Milli Eğitim Bakanı din ve ahlâk dersleri ile ilgili öğrencilere çeşitli seçenekleri sunacaklarını belirtiyor. Artık öğrenciler Hıristiyanlık ve Musevilik hakkında da bilgi alacaklarmış. Herhalde buradaki yanlış; öğrencilere sanki din tercihi yapması gereken birer müşteri gibi bakılmasıdır. Önemli olan öncelikle İslam hakkında doğru dürüst ve yeterli bilgi verilmesidir. Yine Musevilik ve Hıristiyanlık ile birlikte Aleviliğin de öğretilecek olması dikkat çekmektedir. Alevilik İslâm dışı bir din midir ki; Hıristiyanlık ve Musevilik ile birlikte düşünülmektedir? Milli Eğitim Bakanı ne zamandan beri Batının Doğuyu kuşatmasını amaçlayan oryantalist bakışla Türk milletine bakıyor? Gerçekten çok düşündürücüdür. Bir ara Gönüllü Teşekküller Vakfı adlı kuruluşun bir toplantısı vardı. (Bu kuruluştan Aydınlar Ocağı’nın çıkması son derece isabetli olmuştur. Olaylar ve gelişmeler bizleri doğrulamaktadır.) Bu kuruluşun bir toplantısında konuşturulan malum bir liberal öğretim üyesi, Türkiye’deki Müslüman oranının çok yüksek olduğunu belirtip Alevileri nereye koyuyorsunuz demişti. Aynı soruyu yabancılardan da duymuştuk.
Geçen hafta “Türkiye geçilmez mi?” başlıklı makalemizde bazı hususlar üstünde durmuştuk. Türkiye’nin Çanakkale 1915’ten bu yana, çok defa geçildiğinin aklı başında olan herkes farkındadır.
Hem terör örgütüne karşı bir tavır alıp hem de Oslo’da ve diğer birçok örnekte olduğu gibi müzakereye soyunmak, silah bırakmamış bir terör örgütünü Amerikalıların zoruyla muhatap almak Türkiye’yi “geçilmez” yapmamıştır.
Mensuplarının büyük bir bölümü aşırı soldan gelen malum kürtçü, ırkçı partinin yerine ılımlı ve sağ eğilimli Kürt ırkçılarına parti kurdurulması, başına İsveç’ten ithal edilen kişinin getirilmesi, Barzani’nin önünün açılması, Türkiye’yi “geçilmez” kılmayacaktır.
Batı basınında “Kürdistan’ı kuracaksa bizzat Türkiye kurar” diyenleri haklı çıkarmak için çabalayanlar ülkeyi geçilmez yapmamıştır.

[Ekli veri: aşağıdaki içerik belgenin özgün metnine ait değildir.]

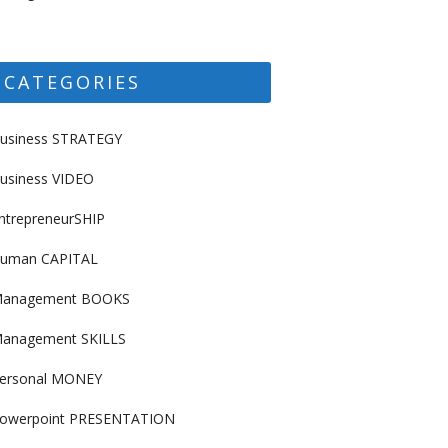
CATEGORIES
usiness STRATEGY
usiness VIDEO
ntrepreneurSHIP
uman CAPITAL
anagement BOOKS
anagement SKILLS
ersonal MONEY
owerpoint PRESENTATION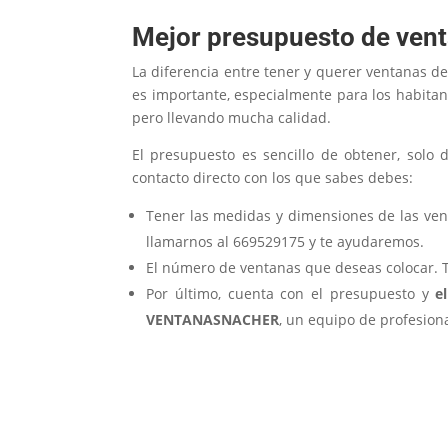
Mejor presupuesto de ven
La diferencia entre tener y querer ventanas d
es importante, especialmente para los habita
pero llevando mucha calidad.
El presupuesto es sencillo de obtener, solo
contacto directo con los que sabes debes:
Tener las medidas y dimensiones de las ven
llamarnos al 669529175 y te ayudaremos.
El número de ventanas que deseas colocar. 
Por último, cuenta con el presupuesto y
el
VENTANASNACHER
, un equipo de profesiona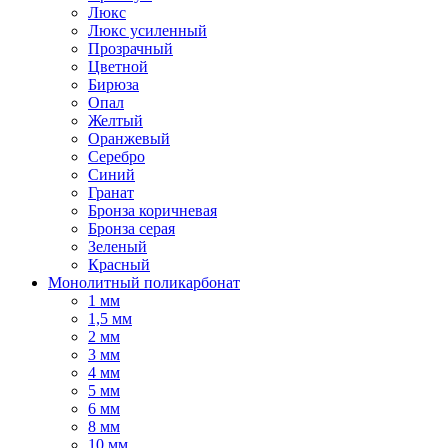
Люкс
Люкс усиленный
Прозрачный
Цветной
Бирюза
Опал
Желтый
Оранжевый
Серебро
Синий
Гранат
Бронза коричневая
Бронза серая
Зеленый
Красный
Монолитный поликарбонат
1 мм
1,5 мм
2 мм
3 мм
4 мм
5 мм
6 мм
8 мм
10 мм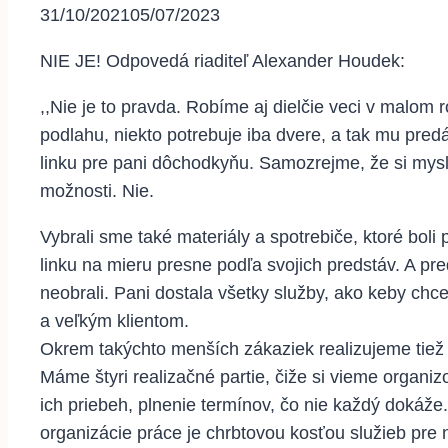
31/10/2021
05/07/2023
NIE JE! Odpovedá riaditeľ Alexander Houdek:
,,Nie je to pravda. Robíme aj dielčie veci v malom
podlahu, niekto potrebuje iba dvere, a tak mu pre
linku pre pani dôchodkyňu. Samozrejme, že si mysl
možnosti. Nie.
Vybrali sme také materiály a spotrebiče, ktoré bol
linku na mieru presne podľa svojich predstáv. A pre
neobrali. Pani dostala všetky služby, ako keby chc
a veľkým klientom.
Okrem takýchto menších zákaziek realizujeme tie
Máme štyri realizačné partie, čiže si vieme organi
ich priebeh, plnenie termínov, čo nie každý dokáže.
organizácie práce je chrbtovou kosťou služieb pre n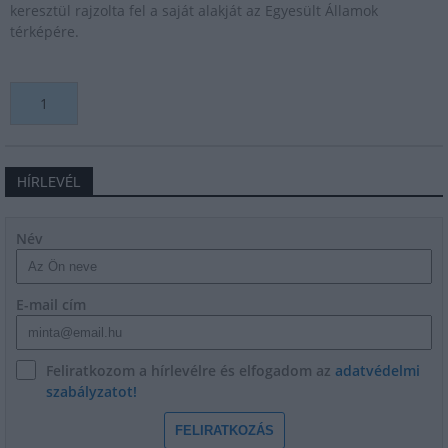
keresztül rajzolta fel a saját alakját az Egyesült Államok
térképére.
1
HÍRLEVÉL
Név
E-mail cím
Feliratkozom a hírlevélre és elfogadom az
adatvédelmi
szabályzatot!
FELIRATKOZÁS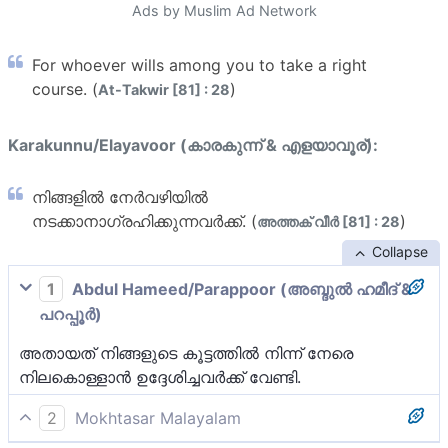
Ads by Muslim Ad Network
For whoever wills among you to take a right
course. (
)
At-Takwir [81] : 28
Karakunnu/Elayavoor (കാരകുന്ന് & എളയാവൂര്):
നിങ്ങളില്‍ നേര്‍വഴിയില്‍
നടക്കാനാഗ്രഹിക്കുന്നവര്‍ക്ക്. (
)
അത്തക് വീര്‍ [81] : 28
Collapse
1
Abdul Hameed/Parappoor (അബ്ദുല്‍ ഹമീദ് &
പറപ്പൂര്‍)
അതായത് നിങ്ങളുടെ കൂട്ടത്തില്‍ നിന്ന് നേരെ
നിലകൊള്ളാന്‍ ഉദ്ദേശിച്ചവര്‍ക്ക് വേണ്ടി.
2
Mokhtasar Malayalam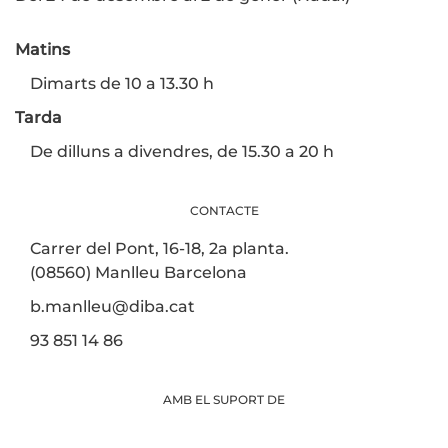
Matins
Dimarts de 10 a 13.30 h
Tarda
De dilluns a divendres, de 15.30 a 20 h
CONTACTE
Carrer del Pont, 16-18, 2a planta.
(08560) Manlleu Barcelona
b.manlleu@diba.cat
93 851 14 86
AMB EL SUPORT DE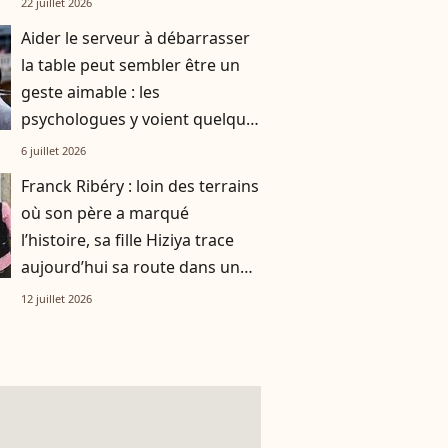
22 juillet 2026
Aider le serveur à débarrasser
la table peut sembler être un
geste aimable : les
psychologues y voient quelque
chose de bien plus profond.
6 juillet 2026
Franck Ribéry : loin des terrains
où son père a marqué
l’histoire, sa fille Hiziya trace
aujourd’hui sa route dans un
tout autre univers
12 juillet 2026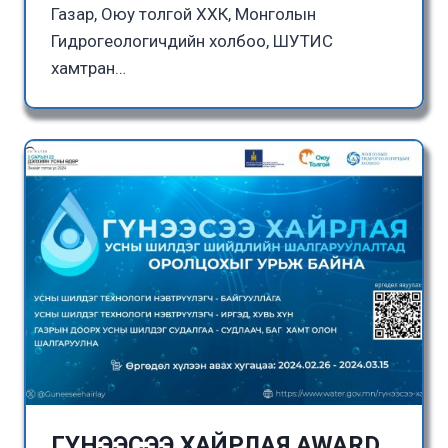
Газар, Оюу толгой ХХК, Монголын
Гидрогеологичдийн холбоо, ШУТИС
хамтран…
ГҮНЭЭСЭЭ ХАЙРЛАЯ AWARD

Süleymaniye’de başımıza çuval geçiren ve terfi ettirilen şimdiki CIA başkanının gizli Türkiye ziyareti ile verilen tavizler, herhalde geçilmez olmanın gereği değildir. Petrolden pay alma rüşvetiyle Barzani’ye destek olmamızın talimatlarını alanlar, Genelkurmayını maalesef terör örgütü gibi görenler, ikinci Malta Sürgünlerine vesile olanlar, herhalde ülkeye daha fazla itibar katmamışlardır.
Hayali AB üyeliği sürecinde dün ve bugün Brüksel’e verilen tavizler, uyum adı altında uydu yasalarının çıkarılması, ruhban okulunun açılma teşebbüsleri daha çok itibar kazanmanın birer yolu değildir.
“Avrupa Yerel Yönetimlere Özerklik Şartı”nın devreye sokulmaya çalışılması, milli sınırlar içinde kalmak şartıyla özerkliğe yol açacak yanlış ifadeler Türkiye’yi geçilmez kılmamıştır.
Malatya Kürecik’deki erken uyarı radar üssü hakkında vatandaş fazla bir şey bilmiyor; aslında merak da etmiyor. Bazılarımız her akşam izlenen uzun uzun dizilerdeki gayri meşru telkinlere ve örneklere aklına takmış; belki de bunları ilerlemenin birer göstergesi sayıyor. Diğer taraftan, borçlandırılan Türk Milleti sadece borcunu ödemeyi düşünür hale sokulmuş. Bunları anladık da Kürecik’deki gerçeği ve olup bitenleri acaba kaç milletvekili merak edip incelemiştir? Bu üssün kurulması komşularımızla sıfır sorunlu olmamızı mümkün kılabilir mi?